Friday, October 12, 2007

Faux Car-Jackings & Emotional Breakdowns

The following is a TRUE STORY.

I got off the Metro at 8:00 p.m., on the dot, & proceeded to realize that my car was absolutely absent from the parking deck. I wandered the oddly constructed maze of a structure for 20 minutes before retreating nervously to the station manager's office to report, "I can't find my car." He called the cops, & I retreated up the escalator to wait... where I promptly burst into uncontrollable tears.

A good Samaritan who witnessed my tearful outburst stopped to console me, asking for details & helping me deduce what could possibly have happened. Because I'm moving into my new apartment tomorrow, my car was packed with a ton of my stuff. As I was quite sure I hadn't parked illegally, warranting a tow, I assumed the worst - someone had spotted the new Target trash can & the Black & Decker toaster over in my back seat & made off with them in my beloved Sylvia the Civic. "That's it," I conceded. "Stolen."

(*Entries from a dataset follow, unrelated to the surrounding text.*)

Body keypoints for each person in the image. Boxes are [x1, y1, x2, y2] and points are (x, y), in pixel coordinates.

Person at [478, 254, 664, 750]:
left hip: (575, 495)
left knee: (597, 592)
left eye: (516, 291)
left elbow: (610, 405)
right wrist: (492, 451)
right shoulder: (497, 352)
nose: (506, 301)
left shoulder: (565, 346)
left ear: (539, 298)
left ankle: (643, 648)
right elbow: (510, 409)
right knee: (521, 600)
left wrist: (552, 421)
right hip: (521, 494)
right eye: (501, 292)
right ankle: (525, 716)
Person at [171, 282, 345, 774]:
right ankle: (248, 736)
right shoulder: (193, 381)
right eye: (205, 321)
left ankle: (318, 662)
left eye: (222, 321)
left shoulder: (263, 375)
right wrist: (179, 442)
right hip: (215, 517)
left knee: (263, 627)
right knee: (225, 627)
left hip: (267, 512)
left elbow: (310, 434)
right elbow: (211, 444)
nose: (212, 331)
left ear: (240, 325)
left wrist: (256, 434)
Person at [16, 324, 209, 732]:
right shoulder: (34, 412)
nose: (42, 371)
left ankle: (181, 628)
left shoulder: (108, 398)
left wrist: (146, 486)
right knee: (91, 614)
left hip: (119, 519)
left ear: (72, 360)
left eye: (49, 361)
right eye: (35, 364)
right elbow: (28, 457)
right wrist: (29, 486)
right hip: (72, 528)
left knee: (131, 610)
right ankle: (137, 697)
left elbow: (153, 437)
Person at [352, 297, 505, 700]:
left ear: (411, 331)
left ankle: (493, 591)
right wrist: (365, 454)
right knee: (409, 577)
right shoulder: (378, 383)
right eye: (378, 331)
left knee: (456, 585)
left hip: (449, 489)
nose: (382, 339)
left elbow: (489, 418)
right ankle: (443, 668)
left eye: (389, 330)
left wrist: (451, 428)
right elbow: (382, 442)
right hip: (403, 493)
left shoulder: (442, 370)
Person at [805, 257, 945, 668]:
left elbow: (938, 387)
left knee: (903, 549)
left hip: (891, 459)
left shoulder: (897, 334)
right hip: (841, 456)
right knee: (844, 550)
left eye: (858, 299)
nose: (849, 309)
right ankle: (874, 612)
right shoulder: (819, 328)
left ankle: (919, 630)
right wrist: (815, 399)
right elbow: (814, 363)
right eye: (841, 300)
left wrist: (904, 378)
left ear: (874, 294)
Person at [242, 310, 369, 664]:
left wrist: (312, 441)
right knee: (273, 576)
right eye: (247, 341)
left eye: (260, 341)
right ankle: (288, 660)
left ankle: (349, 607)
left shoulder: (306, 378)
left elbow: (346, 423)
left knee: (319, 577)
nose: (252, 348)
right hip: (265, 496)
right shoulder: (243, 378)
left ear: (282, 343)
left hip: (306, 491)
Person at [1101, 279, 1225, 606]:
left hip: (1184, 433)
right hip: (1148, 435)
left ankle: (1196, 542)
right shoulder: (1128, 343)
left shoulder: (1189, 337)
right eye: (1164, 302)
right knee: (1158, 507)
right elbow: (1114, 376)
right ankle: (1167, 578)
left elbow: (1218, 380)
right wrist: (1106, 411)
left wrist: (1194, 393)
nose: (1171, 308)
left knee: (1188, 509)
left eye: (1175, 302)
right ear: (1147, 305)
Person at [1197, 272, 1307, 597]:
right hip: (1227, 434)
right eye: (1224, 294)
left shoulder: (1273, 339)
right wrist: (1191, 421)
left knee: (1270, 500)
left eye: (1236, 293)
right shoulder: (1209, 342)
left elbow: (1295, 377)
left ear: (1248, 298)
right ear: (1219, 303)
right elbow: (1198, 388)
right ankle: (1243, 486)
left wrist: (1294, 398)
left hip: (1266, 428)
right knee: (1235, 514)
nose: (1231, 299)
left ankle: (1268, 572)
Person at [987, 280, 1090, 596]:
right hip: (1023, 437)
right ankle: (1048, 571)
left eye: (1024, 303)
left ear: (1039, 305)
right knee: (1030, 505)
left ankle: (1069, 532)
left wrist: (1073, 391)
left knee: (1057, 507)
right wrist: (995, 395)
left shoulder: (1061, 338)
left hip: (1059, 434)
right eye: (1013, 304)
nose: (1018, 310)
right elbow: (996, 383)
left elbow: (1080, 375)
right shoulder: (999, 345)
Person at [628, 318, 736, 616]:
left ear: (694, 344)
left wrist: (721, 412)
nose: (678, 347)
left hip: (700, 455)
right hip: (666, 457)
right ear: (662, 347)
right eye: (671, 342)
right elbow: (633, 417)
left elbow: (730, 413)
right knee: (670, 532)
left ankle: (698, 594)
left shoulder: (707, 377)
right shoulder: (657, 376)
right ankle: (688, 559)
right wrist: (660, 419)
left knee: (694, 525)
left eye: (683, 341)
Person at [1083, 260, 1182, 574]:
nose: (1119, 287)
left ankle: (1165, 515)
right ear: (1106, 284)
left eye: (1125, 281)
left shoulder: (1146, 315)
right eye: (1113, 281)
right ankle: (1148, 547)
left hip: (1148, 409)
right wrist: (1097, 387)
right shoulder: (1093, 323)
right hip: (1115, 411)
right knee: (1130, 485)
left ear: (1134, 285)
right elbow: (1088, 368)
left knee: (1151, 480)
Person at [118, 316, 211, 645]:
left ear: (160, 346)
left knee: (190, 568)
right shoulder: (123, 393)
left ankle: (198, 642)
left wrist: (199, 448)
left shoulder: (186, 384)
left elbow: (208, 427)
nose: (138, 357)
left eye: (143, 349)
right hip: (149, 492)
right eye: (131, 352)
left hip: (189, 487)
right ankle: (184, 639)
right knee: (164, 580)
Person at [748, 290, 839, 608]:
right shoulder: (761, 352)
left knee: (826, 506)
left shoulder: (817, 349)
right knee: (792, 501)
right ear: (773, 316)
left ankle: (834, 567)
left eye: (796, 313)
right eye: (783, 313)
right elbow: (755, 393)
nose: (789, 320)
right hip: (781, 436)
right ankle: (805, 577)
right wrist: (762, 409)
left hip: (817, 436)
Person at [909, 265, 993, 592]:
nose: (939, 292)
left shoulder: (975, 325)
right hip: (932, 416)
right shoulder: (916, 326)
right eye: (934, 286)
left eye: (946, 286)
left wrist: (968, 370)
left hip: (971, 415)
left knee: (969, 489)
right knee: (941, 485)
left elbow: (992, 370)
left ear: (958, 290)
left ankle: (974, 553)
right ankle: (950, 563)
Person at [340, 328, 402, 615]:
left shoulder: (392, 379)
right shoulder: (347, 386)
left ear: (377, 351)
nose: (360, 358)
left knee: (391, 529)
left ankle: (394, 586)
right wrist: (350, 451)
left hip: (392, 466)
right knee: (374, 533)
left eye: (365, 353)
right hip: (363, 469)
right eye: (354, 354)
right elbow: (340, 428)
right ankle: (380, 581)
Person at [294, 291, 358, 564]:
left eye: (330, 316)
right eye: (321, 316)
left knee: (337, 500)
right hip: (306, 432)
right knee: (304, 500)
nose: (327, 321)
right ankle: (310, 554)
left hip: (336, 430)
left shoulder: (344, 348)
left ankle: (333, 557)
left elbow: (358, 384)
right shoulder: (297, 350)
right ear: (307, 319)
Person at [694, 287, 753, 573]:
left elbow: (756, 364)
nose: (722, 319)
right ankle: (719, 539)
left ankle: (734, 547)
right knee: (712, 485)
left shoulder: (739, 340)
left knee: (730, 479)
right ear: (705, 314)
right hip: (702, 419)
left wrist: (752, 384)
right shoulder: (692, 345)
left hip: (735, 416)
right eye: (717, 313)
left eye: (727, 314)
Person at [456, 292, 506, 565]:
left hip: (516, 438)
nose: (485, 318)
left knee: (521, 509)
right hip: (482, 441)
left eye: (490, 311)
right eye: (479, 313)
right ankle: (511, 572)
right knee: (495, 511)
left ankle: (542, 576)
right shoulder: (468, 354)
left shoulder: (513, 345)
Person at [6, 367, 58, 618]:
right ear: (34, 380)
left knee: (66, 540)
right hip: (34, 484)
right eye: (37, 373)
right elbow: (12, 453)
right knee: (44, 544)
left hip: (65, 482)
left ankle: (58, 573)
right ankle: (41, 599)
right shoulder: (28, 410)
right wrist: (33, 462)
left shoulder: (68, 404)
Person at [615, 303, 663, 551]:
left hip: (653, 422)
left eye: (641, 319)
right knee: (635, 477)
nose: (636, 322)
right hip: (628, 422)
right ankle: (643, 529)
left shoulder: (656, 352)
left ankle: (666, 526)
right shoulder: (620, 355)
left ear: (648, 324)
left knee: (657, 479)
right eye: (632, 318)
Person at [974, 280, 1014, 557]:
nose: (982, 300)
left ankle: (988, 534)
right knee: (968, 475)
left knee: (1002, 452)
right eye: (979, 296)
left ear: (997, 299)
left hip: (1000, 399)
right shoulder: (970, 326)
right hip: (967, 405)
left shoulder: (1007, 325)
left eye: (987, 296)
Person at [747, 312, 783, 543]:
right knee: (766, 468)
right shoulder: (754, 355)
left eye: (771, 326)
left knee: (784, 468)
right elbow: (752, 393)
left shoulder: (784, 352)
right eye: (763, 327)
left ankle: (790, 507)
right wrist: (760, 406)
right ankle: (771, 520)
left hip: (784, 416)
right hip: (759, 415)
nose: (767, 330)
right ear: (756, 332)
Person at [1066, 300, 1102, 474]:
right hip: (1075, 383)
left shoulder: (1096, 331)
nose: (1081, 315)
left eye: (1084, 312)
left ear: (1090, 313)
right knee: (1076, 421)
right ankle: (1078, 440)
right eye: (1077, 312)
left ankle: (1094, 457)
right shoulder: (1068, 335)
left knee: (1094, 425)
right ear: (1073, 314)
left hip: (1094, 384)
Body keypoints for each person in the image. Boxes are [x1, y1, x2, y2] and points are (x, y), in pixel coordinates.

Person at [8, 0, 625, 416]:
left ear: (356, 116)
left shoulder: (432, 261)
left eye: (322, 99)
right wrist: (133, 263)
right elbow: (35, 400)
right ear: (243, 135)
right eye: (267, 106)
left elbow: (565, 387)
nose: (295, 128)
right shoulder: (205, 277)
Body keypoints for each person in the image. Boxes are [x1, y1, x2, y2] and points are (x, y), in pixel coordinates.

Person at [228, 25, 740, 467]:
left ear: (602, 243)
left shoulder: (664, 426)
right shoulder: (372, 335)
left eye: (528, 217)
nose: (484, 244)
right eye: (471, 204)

I made a few more laps to look for the car, hyperventilating as I tried to tell The Samaritan what was happening - no luck. When I returned to the station area to wait for the police, the good Samaritan returned, this time with her husband & children. Her husband helped me locate an address for the towing company, which reported that they had not, in fact, taken my vehicle today. While I kept waiting for the 5-0, the Samaritan Fam took off in their own vehicle to circle the lot and make sure I hadn't missed mine.

The Attractive Cops showed up, where I burst back into tears & explained my situation. They assigned me to sitting & waiting for the Samaritans to return while they, too, walked the lot in search of dear old Sylvia --- just in case. As I sobbed to my mother on my cell & caused quite the ruckus within the station area (people were staring, I was ignoring), Mr. Samaritan gave me a little ring & said, "Your car is in 2D. We're here with the police."

Attractive Cop Numero Uno retrieved me from my waiting post & we trekked to 2D, where Attractive Cop Numero Dos was standing next to Sylvia, who was still packed with my toaster oven & my various other belongings, thank heavens. Mr. Samaritan called one more time to be sure everything worked out all right - I thanked him & the Metro PD profusely, & called my mother to reassure her that no, my car had not been jacked in the 'burbs of Maryland.

Moral of this story??? I'm a tool, yes, but you already knew that. The real moral is this: I AM MOVING TOMORROW, & I COULD NOT BE ANY HAPPIER THAT I NEVER HAVE TO DRIVE MY CAR TO THE GLENMONT METRO STATION EVER AGAIN.